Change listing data

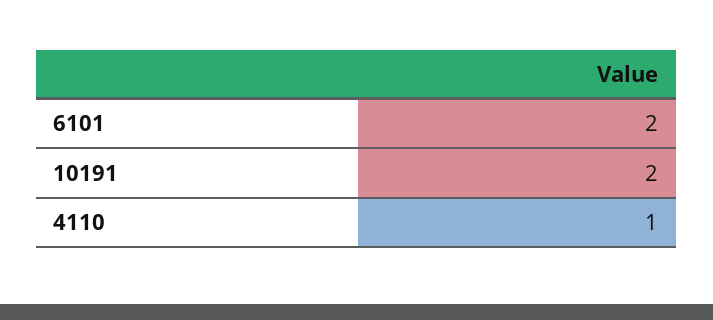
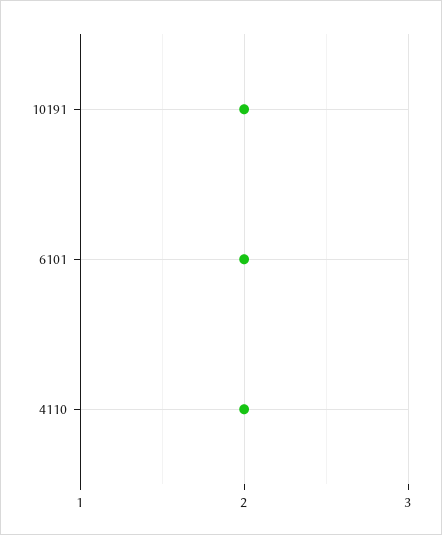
  {
    "6101": 2,
    "10191": 2,
-   "4110": 1
+   "4110": 2
  }

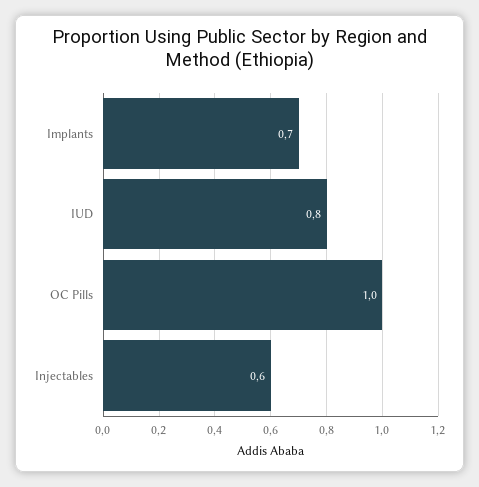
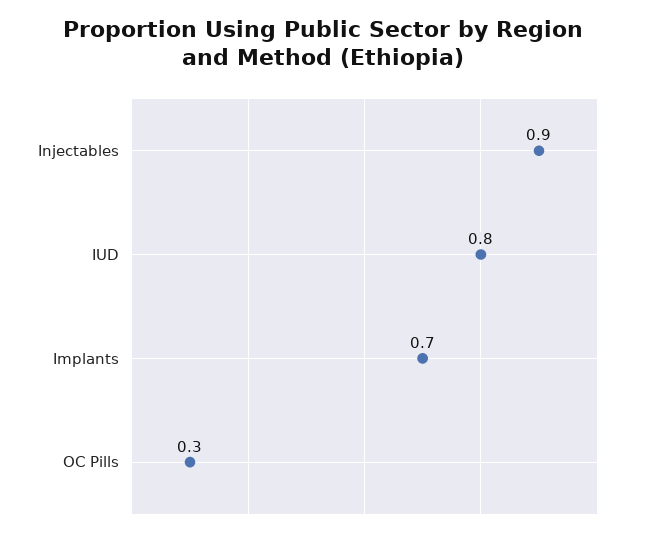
  {
    "Implants": 0.7,
    "IUD": 0.8,
-   "OC Pills": 1,
+   "OC Pills": 0.3,
-   "Injectables": 0.6
+   "Injectables": 0.9
  }

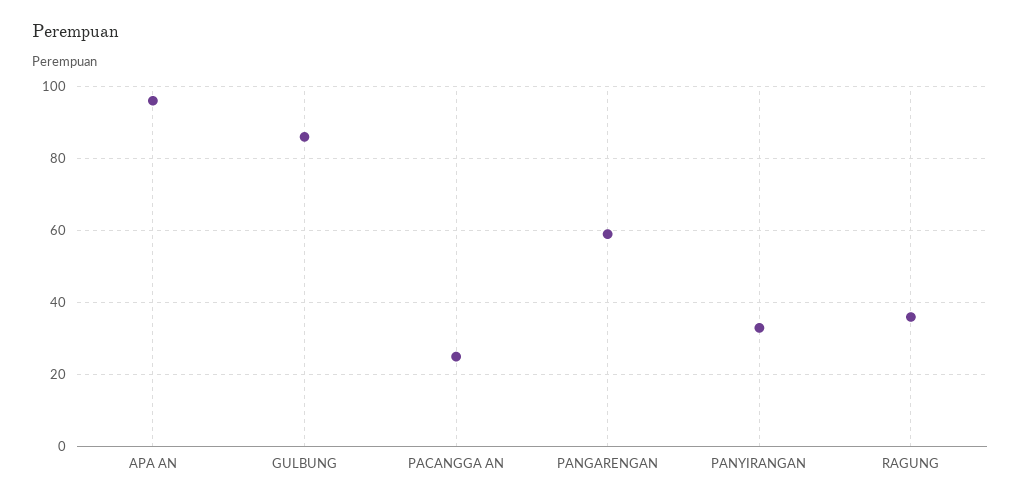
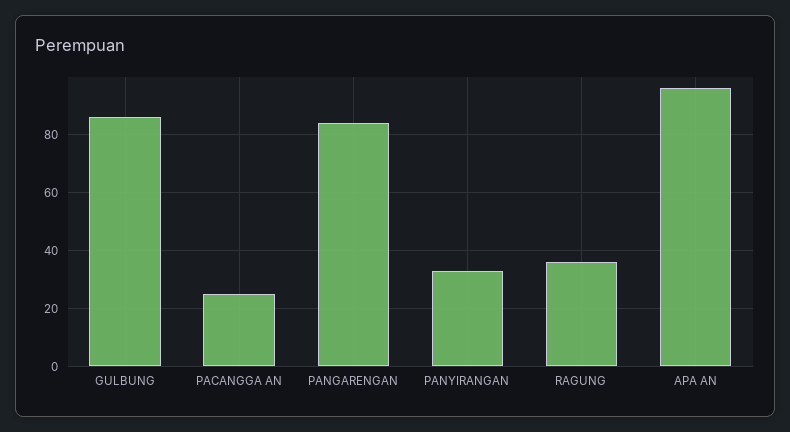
  {
    "APA AN": 95,
    "GULBUNG": 85,
    "PACANGGA AN": 25,
-   "PANGARENGAN": 60,
+   "PANGARENGAN": 85,
    "PANYIRANGAN": 35,
    "RAGUNG": 35
  }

### ACTIVITY:
Write out each line of the data exactly; the images should be left out.

### REPLY:
  {
    "6101": 2,
    "10191": 2,
-   "4110": 1
+   "4110": 2
  }

  {
    "Implants": 0.7,
    "IUD": 0.8,
-   "OC Pills": 1,
+   "OC Pills": 0.3,
-   "Injectables": 0.6
+   "Injectables": 0.9
  }

  {
    "APA AN": 95,
    "GULBUNG": 85,
    "PACANGGA AN": 25,
-   "PANGARENGAN": 60,
+   "PANGARENGAN": 85,
    "PANYIRANGAN": 35,
    "RAGUNG": 35
  }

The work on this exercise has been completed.